- **Source data**:
^^^^^^^^

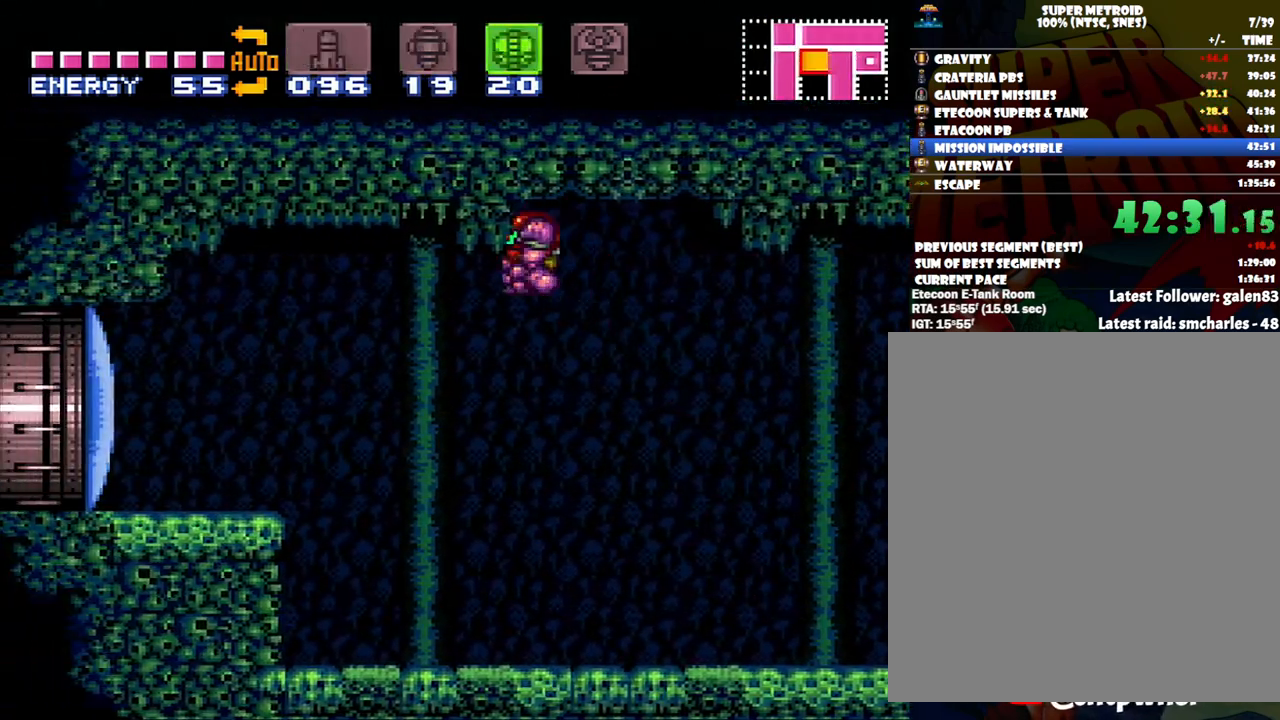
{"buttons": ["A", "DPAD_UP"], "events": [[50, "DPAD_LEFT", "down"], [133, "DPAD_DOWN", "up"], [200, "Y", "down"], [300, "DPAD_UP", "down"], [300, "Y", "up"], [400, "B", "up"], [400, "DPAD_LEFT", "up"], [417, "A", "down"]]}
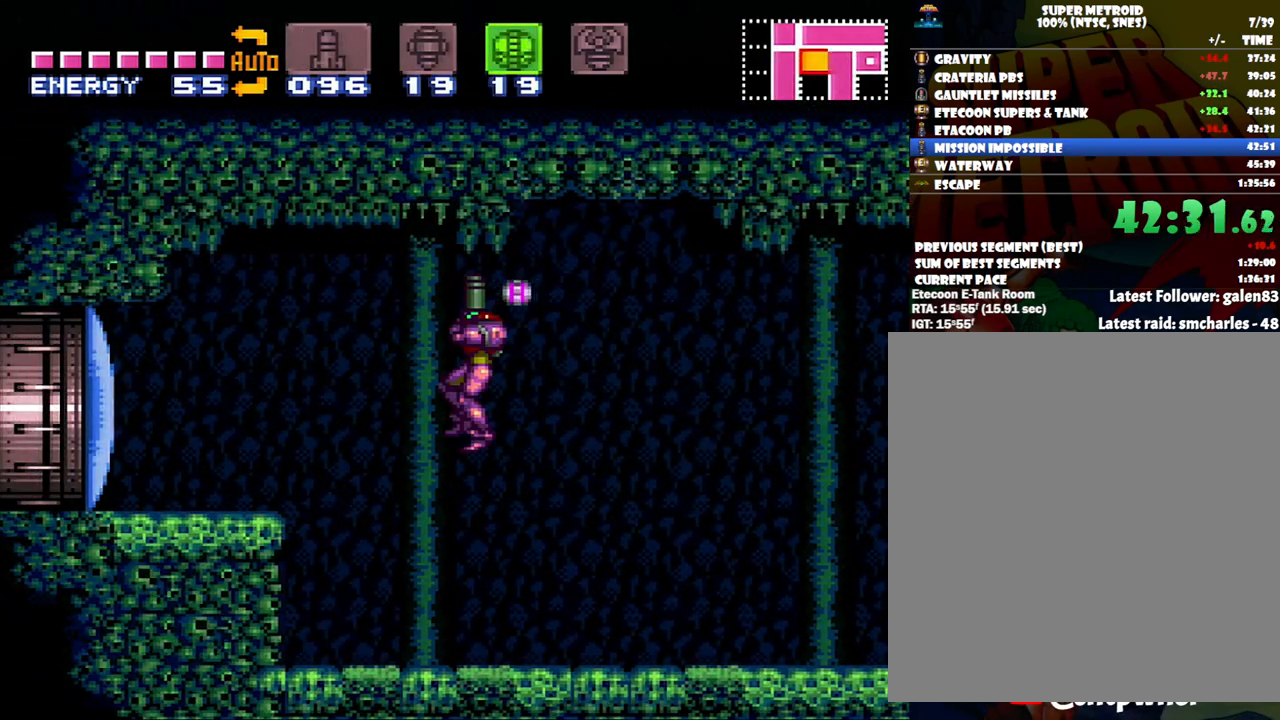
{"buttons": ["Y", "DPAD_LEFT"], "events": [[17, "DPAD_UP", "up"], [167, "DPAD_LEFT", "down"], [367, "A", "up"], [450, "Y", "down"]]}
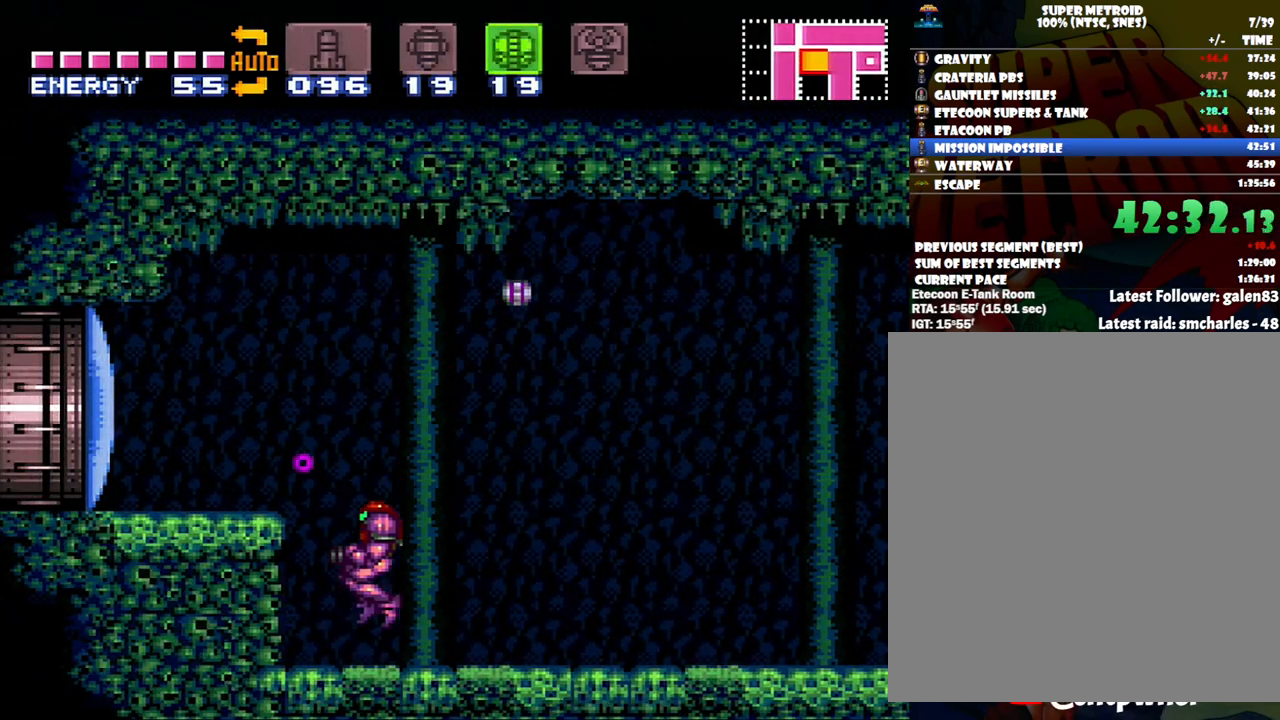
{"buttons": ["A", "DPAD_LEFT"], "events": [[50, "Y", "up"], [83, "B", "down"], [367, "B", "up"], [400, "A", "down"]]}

^^^^^^^^

Word for word, restate each line above, minus its pictures.

- **Solution for this problem**:
{"buttons": ["A", "DPAD_UP"], "events": [[50, "DPAD_LEFT", "down"], [133, "DPAD_DOWN", "up"], [200, "Y", "down"], [300, "DPAD_UP", "down"], [300, "Y", "up"], [400, "B", "up"], [400, "DPAD_LEFT", "up"], [417, "A", "down"]]}
{"buttons": ["Y", "DPAD_LEFT"], "events": [[17, "DPAD_UP", "up"], [167, "DPAD_LEFT", "down"], [367, "A", "up"], [450, "Y", "down"]]}
{"buttons": ["A", "DPAD_LEFT"], "events": [[50, "Y", "up"], [83, "B", "down"], [367, "B", "up"], [400, "A", "down"]]}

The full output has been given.